The invention was based on the object of providing better and cheaper diaphragms to create, with the help of which higher pressures can be achieved in electrokinetic pumps and the voltages that can be achieved during generator operation are significant can be increased.

The aim is achieved according to the invention in that as a material metal oxides are used for diaphragms. As a particularly good material for the diaphragm turned out titanium dioxide (Ti 02). Along with distilled Water with a low conductivity as a pump liquid can be used when the pump is in operation reach very high pressures.

It has also been shown according to the invention that titanium dioxide with a dielectric constant of £ # 100 produced the same effects as for Example barlum titanate with 6> 1500. This again shows that Coehn's rule with regard to their statement about the difference in the dielectric constant of liquid and solid is no longer valid. In contrast, sintered aluminum oxide yielded with extremely fine capillaries and in contrast to titanium dioxide compared to water lower absolute value of the dielectric constant, but with a larger difference the dielectric constant between the diaphragm and the liquid is lower Effect than by applying Coehn's rule, i.e. according to the capillary diameter and difference in dielectric constant, could theoretically be expected. Alumina A12 O3 has a ## 9, titanium dioxide £ 3100, water as mentioned above, £ w 81. According to Coehn's rule, for aluminum oxide the difference in the dielectric constant would be 81 - 9 = 72, but for titanium dioxide 109 - 81 = 12. So it would be theoretical a higher electrokinetic pressure can be expected for aluminum oxide.

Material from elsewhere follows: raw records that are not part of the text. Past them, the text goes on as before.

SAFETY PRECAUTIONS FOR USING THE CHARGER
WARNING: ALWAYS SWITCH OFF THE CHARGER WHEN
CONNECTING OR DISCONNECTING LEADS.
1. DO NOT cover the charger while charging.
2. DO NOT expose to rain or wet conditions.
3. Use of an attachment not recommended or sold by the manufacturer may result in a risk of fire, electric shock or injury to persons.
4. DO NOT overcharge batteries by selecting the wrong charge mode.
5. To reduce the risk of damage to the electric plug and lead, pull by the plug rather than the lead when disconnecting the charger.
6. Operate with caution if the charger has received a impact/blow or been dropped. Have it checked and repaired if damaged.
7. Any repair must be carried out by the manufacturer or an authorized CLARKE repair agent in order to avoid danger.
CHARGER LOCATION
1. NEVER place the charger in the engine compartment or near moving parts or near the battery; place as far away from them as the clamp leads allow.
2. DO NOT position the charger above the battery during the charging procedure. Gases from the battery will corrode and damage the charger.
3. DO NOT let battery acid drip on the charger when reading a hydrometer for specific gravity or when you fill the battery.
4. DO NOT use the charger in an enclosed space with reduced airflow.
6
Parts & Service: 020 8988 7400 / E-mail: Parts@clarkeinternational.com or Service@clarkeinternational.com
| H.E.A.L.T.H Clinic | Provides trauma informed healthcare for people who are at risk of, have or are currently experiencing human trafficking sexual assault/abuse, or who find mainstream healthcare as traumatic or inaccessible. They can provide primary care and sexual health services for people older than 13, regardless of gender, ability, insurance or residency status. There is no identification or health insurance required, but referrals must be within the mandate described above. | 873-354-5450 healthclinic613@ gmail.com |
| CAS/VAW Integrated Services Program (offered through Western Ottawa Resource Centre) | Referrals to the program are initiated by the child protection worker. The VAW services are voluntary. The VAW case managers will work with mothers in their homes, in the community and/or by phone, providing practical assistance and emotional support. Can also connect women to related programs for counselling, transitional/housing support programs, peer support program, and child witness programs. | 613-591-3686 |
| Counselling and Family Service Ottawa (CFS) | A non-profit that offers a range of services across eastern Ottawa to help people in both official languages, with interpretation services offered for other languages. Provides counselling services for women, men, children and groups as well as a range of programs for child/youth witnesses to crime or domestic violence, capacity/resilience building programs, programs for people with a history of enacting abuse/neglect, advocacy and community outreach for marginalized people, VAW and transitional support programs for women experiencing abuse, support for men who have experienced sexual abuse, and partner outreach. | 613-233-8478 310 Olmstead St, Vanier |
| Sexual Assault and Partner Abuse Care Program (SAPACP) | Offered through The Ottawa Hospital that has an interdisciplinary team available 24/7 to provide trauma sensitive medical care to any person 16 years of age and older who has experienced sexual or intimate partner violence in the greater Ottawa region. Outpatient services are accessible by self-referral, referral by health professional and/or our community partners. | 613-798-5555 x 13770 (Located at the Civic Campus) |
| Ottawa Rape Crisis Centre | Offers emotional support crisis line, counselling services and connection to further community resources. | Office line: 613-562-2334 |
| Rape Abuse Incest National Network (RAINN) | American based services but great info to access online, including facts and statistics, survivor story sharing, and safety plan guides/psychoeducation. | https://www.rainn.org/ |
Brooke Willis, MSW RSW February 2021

In practice, however, it has been shown that the reverse is true with titanium dioxide the far better value is achieved. As numerical examples can be given that with aluminum oxide about 1/1000 atm / volt, with titanium dioxide on the other hand 1/10 atm / volt is achieved. You can see that instead of the theoretically expected worse Effect with titanium dioxide an improvement of two orders of magnitude is achieved. Similar to titanium dioxide, zirconium dioxide (Zr 02) can also be used.

Another material used for diaphragms is sintered ceramic-metal mixtures to call. It is essential that despite the requirement for as much metal structure as possible the metallic conductivity of the substances should remain as low as possible. This requirement can be achieved, for example, by inhomogeneous material structure.

Finally, semiconductor materials are also used as a material for Diaphragms can be used. These semiconductor materials can be made of, for example Fabrics with ferroelectric properties that are doped in the usual way are, for example with antimony oxide (Sb2 03), lanthanum oxide (La 02) 1 chromium superoxide (Cr2 03) and ytrium oxide (Y2 03).

Claims (1)

P a t e n t a n s p r ü c h e Diaphragm for electrokinetic devices, characterized by the Use of metal oxides, for example titanium dioxide 6T1 02) or zirconium dioxide (Zr 02). 20 Diaphragm for electrokinetic devices, characterized by the use of sintered ceramic-metal mixtures. 3. Diaphragm for electrokinetic barley, characterized by the use of semiconductor materials, for example doped ferroelectric Fabrics.